Когда он возвращался, стало ясно, что найденной переправе грозит опасность. Мы и раньше видели такое. Сперва пласт ниласа находит на пласт, толщина «пирога» растет, мост вроде бы делается все крепче, но потом под своей собственной тяжестью опускается. Поверх льда выступает зеленая вода, переправа тонет, а лед вокруг изумрудного бочажка, как мы не раз убеждались, становится очень опасным.

Заторопились.

На месте лагеря никого не было, но на торосе метрах в трехстах стоял Юра, который наблюдал за всеми шестью разведчиками. Мы подняли руки вверх, что означало: «Переправа есть». Хмелевский засвистел, закричал и, в свою очередь, сделал тот же знак. Собрались быстро.

Хорошо, что мы все время спешим. Сколько раз благодаря этому нам удавалось обгонять, если так можно сказать, природу. И на этот раз успели. Я прошел первым, вода подступала к лыжам, но плавные быстрые движения не нарушили шаткого равновесия.

Одна переправа в этот день была классической, именно такие мы многократно делали на подходе к станции СП-23 в 1976 году.

Идеальное, залитое солнцем, вожделенное поле. Никаких торосов. И вот первый — Леденев — как вкопанный остановился. Вода! Насколько хватает глаз, черной струной вправо и влево лежит река: ширина 15—18 метров, берега ровнейшие, будто проведенные по линейке. На поверхности «сало» не толще бумажного листа, ни льдинки, ни клочка снега. Десять минут мы надували лодку, с байдарочным веслом первым перебрался Юра. Потом своим чередом пошла обычная челночная переправа. Рейс — один человек, или два рюкзака, или куча лыж и лыжных палок. На пятидесятой минуте лодка была уложена в рюкзак Василия и лыжи разобраны.

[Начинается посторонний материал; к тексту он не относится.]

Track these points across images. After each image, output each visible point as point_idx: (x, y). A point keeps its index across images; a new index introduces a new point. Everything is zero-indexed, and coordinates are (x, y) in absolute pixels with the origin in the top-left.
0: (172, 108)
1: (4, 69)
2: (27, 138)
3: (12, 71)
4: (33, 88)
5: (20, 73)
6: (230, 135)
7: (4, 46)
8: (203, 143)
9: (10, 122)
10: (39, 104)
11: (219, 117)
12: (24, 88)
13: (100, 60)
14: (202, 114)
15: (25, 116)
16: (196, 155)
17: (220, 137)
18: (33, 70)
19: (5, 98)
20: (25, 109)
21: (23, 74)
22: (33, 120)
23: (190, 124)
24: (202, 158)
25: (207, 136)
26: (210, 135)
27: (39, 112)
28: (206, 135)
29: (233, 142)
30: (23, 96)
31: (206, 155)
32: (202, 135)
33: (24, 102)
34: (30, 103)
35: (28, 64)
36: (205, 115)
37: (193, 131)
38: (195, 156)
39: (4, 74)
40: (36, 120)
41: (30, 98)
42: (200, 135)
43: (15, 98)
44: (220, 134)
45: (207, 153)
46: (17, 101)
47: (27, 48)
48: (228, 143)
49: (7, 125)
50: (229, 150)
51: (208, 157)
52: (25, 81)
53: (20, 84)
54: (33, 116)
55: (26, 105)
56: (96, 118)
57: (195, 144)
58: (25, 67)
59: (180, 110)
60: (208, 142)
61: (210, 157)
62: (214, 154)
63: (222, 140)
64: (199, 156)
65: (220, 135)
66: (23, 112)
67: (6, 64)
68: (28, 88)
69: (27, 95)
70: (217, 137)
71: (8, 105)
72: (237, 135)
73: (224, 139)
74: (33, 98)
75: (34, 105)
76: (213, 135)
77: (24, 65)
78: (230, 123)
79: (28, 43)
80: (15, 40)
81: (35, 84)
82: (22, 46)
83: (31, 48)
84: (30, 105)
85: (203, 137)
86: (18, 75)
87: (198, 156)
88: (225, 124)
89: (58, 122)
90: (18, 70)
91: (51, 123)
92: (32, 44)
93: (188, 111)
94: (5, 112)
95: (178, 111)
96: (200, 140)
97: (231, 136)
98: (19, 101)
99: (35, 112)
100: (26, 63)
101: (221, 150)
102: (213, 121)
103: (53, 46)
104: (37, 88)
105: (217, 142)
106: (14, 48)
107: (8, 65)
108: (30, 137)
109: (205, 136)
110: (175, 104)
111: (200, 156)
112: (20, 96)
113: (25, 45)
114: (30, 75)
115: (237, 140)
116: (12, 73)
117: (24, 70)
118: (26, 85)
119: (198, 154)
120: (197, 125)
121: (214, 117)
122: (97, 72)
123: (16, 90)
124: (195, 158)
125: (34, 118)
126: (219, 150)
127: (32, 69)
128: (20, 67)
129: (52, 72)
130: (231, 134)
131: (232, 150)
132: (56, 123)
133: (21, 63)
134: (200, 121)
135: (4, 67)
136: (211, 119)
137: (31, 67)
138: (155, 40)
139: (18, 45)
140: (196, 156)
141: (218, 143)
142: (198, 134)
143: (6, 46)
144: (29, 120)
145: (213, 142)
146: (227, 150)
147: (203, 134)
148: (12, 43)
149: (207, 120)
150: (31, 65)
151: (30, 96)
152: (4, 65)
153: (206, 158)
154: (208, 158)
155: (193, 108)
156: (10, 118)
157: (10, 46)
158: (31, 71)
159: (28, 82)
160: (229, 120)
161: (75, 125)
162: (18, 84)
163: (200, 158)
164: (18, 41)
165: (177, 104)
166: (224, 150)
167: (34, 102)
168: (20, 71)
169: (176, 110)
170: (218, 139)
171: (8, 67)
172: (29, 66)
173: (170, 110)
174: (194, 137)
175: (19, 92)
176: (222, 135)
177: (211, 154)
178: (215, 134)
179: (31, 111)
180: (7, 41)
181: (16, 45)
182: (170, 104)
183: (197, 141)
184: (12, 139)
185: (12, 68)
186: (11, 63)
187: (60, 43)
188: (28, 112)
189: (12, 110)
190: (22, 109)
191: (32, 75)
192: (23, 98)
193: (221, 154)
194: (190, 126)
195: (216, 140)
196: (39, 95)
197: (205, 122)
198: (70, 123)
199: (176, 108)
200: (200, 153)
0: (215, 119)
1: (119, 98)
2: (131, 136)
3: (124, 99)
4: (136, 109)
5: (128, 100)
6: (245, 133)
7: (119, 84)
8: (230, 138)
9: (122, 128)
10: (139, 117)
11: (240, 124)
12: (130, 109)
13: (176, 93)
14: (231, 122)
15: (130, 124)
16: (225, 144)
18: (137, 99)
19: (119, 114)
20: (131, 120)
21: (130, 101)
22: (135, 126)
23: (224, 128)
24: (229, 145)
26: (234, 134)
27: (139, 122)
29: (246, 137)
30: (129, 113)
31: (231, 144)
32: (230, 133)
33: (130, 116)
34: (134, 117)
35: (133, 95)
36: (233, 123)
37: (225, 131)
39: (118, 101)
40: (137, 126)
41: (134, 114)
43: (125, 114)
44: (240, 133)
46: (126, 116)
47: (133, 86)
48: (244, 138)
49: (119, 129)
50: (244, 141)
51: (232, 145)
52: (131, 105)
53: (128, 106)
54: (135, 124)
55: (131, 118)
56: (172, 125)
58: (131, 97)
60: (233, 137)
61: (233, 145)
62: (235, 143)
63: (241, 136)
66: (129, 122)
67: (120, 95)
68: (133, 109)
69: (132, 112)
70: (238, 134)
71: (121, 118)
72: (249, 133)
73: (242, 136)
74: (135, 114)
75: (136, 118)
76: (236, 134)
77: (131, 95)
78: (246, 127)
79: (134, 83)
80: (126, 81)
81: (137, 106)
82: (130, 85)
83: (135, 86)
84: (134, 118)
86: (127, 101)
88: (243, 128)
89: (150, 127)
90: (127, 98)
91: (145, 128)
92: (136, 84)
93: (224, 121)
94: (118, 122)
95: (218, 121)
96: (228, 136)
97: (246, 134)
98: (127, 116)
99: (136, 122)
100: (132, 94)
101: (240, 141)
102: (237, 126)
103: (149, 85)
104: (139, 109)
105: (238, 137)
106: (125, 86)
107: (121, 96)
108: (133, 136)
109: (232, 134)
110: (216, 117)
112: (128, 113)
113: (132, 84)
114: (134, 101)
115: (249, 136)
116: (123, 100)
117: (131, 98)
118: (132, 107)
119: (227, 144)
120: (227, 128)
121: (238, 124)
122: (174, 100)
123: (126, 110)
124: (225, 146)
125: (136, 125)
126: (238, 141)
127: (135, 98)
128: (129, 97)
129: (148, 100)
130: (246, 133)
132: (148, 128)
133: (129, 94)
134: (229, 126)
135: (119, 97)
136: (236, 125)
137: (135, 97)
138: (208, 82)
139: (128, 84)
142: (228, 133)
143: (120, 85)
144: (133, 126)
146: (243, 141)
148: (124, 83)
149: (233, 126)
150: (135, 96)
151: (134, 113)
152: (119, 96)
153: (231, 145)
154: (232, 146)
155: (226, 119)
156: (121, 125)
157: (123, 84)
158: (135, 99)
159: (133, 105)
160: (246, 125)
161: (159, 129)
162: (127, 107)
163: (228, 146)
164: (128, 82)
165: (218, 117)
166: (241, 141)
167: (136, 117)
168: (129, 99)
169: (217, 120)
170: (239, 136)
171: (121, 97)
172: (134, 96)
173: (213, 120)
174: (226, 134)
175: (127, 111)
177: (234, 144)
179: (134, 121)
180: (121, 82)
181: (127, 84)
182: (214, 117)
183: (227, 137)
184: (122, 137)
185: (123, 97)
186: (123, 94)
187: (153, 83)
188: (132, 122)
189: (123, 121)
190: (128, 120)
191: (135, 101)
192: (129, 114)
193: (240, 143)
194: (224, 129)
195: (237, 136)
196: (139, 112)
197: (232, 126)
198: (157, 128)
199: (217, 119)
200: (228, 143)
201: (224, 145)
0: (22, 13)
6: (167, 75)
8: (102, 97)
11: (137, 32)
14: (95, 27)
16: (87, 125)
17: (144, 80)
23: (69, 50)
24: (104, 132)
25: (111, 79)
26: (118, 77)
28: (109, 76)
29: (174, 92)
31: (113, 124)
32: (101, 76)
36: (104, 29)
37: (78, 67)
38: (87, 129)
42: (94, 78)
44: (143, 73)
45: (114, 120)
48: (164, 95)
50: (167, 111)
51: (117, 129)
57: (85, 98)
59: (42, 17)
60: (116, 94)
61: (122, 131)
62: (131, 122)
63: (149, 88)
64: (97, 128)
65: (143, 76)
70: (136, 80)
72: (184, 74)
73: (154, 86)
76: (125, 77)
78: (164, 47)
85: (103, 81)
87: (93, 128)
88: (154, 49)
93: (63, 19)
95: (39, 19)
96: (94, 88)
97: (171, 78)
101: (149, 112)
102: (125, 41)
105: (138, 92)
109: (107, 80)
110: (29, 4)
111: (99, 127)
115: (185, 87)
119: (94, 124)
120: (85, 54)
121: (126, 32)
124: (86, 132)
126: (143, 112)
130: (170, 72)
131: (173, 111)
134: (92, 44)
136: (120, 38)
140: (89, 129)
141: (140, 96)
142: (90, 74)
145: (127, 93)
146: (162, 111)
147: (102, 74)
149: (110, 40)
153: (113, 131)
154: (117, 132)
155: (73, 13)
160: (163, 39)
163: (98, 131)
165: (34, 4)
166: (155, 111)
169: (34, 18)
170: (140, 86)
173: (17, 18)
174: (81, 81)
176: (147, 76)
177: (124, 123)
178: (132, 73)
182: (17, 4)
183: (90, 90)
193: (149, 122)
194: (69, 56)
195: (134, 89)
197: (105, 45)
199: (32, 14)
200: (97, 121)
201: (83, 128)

Через полчаса после челночной переправы возник новый канал. Лед у берега был совсем крепкий — лыжной палкой не пробьешь, значит, наверняка по нему можно идти. Посередине особым матовым блеском светились тонкие пластины серого мокрого ниласа, а дальше до противоположного берега черной тканью лежал совсем прозрачный лед в белых звездах. Прорубить канал для лодки — три верных часа. Идти на лыжах? Вроде бы риск большой.

Легкий Леденев без рюкзака осторожно скользит, лед под ним прогибается, прямо ванночка образуется. Вадим — второй. Натягивается веревка. Теперь, держась за нее, Леденев переносит рюкзаки. Последним переходит Мельников. Ему плохо удаются плавные движения, и, как ни уговариваем мы его скользить, он шагает будто слон. Все готовы помочь Толе, но, к счастью, помощь не нужна, лед выдерживает.